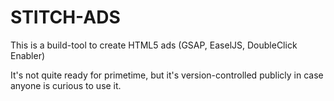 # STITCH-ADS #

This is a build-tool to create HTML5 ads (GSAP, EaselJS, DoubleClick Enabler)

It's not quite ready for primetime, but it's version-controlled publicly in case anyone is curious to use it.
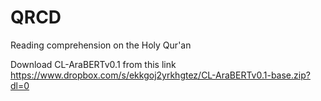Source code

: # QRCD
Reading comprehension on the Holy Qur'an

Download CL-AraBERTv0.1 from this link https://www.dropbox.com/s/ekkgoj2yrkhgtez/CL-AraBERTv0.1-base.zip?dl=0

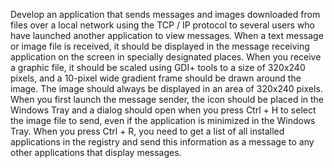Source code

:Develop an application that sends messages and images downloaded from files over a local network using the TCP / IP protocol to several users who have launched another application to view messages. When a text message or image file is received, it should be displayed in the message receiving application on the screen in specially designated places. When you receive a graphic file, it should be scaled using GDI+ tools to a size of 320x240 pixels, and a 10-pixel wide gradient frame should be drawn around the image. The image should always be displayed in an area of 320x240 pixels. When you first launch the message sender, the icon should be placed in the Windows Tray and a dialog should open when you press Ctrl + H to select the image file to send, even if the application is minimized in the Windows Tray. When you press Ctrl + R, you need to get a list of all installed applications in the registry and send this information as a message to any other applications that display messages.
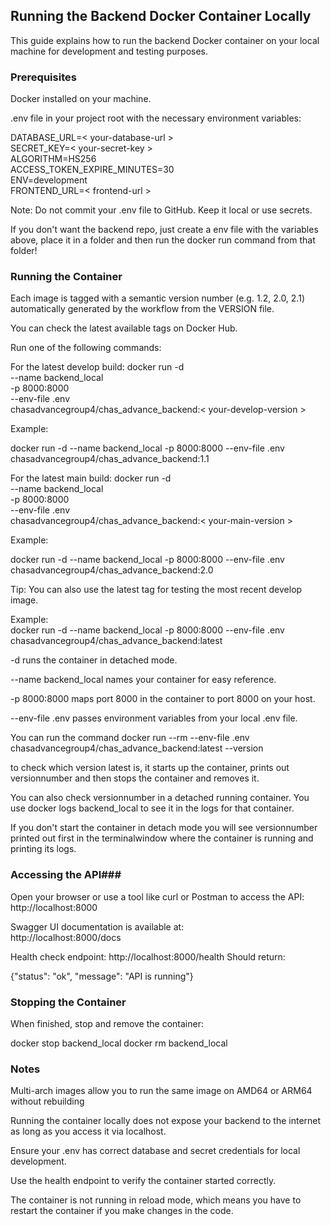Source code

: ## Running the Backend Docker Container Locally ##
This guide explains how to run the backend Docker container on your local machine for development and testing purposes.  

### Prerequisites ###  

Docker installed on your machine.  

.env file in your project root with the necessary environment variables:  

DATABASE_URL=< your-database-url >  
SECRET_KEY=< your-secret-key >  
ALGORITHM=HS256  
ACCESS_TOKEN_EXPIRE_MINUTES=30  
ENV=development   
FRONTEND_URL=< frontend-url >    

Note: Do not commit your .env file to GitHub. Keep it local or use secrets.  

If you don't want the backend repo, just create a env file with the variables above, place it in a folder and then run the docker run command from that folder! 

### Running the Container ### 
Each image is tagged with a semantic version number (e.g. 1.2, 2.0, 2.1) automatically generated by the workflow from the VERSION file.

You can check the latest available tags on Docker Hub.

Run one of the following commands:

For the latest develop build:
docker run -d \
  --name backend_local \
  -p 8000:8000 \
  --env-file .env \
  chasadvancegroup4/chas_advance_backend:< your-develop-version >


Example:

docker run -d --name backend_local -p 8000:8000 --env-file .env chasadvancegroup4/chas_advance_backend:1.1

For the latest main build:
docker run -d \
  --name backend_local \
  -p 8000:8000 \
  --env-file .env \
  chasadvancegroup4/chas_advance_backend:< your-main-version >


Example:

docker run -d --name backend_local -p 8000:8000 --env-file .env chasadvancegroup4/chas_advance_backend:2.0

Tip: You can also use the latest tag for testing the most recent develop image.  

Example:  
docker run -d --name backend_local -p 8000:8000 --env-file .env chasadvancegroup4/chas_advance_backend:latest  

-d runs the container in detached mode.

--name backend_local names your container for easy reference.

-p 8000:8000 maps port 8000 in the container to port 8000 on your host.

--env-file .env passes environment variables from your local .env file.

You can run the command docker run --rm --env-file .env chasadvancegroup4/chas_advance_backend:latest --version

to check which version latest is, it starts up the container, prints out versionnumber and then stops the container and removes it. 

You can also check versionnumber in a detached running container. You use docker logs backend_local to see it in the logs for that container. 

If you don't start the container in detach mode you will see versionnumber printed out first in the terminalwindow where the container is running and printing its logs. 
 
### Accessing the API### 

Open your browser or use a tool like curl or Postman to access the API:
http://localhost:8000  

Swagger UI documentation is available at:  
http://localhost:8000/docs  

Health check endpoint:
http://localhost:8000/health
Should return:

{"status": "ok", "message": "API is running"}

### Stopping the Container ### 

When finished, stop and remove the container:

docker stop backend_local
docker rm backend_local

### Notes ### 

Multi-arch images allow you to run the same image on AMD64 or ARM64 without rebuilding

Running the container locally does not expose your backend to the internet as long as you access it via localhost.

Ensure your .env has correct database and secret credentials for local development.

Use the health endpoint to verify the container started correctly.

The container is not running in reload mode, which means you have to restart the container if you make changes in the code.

---

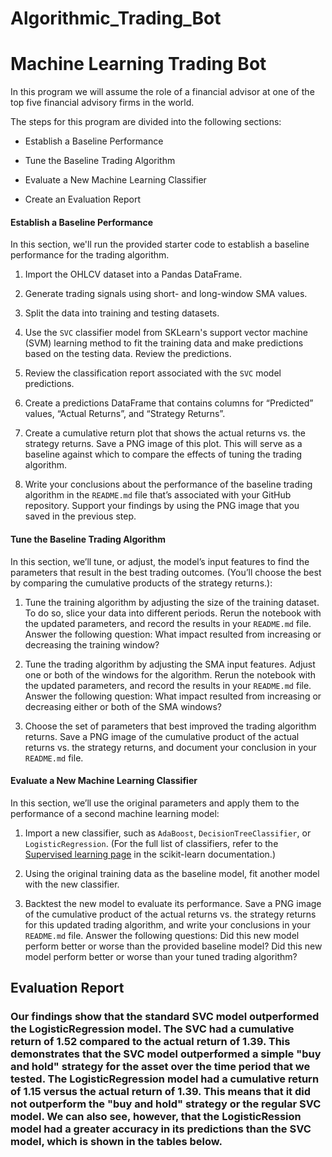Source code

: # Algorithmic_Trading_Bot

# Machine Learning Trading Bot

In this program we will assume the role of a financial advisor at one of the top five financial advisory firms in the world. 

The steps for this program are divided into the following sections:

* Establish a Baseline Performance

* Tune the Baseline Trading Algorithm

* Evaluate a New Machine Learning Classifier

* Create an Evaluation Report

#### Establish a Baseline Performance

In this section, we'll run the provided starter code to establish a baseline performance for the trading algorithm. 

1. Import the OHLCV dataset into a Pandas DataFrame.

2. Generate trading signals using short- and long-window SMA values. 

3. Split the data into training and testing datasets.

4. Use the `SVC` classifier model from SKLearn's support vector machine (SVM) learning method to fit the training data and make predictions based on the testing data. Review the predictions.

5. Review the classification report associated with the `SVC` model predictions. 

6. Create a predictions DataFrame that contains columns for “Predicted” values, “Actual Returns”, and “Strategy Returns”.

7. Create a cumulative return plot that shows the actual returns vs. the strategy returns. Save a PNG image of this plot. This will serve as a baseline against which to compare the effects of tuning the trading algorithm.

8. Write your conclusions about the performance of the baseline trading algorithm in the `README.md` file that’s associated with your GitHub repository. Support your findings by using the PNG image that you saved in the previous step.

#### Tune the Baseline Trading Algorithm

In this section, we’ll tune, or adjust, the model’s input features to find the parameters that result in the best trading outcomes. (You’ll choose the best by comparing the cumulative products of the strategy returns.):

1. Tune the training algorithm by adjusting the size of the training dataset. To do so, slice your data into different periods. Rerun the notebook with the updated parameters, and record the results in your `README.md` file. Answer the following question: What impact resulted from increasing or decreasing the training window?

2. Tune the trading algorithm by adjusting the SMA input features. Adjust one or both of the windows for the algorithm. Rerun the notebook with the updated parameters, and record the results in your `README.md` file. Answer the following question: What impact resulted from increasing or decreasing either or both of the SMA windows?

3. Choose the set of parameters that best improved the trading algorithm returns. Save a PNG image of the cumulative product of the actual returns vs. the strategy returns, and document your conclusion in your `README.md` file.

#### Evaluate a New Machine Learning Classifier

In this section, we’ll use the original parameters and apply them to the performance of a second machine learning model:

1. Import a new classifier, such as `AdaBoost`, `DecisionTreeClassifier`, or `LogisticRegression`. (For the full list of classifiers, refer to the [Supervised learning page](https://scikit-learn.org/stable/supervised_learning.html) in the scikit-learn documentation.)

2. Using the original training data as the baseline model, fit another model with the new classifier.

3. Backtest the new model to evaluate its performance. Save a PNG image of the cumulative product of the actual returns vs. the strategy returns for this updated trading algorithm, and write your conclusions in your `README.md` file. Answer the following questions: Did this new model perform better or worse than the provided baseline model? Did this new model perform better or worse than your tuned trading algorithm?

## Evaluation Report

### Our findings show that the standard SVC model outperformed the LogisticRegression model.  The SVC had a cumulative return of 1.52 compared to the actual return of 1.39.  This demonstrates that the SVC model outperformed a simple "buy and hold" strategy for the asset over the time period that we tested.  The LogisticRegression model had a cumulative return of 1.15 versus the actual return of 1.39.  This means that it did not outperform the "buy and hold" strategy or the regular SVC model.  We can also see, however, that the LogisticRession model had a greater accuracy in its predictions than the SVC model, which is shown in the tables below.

[Assigned task] A single number is requested: the count of lines in the data that hold "development".

[Exercise output] 3